* Description of the task
Reproduce the text of the items word for word, leaving the pictures out of your answer.

* Data to process
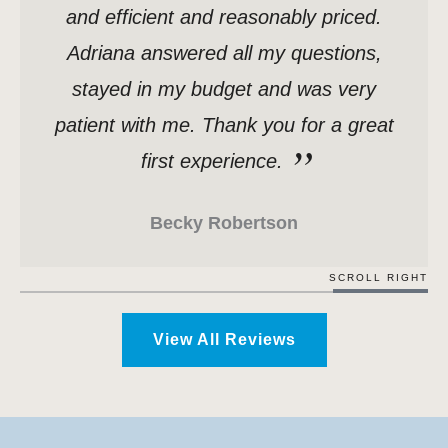
and efficient and reasonably priced.
Adriana answered all my questions,
stayed in my budget and was very
patient with me. Thank you for a great
first experience.
Becky Robertson
SCROLL RIGHT
View All Reviews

* Answer to this exercise
and efficient and reasonably priced.
Adriana answered all my questions,
stayed in my budget and was very
patient with me. Thank you for a great
first experience.
Becky Robertson
SCROLL RIGHT
View All Reviews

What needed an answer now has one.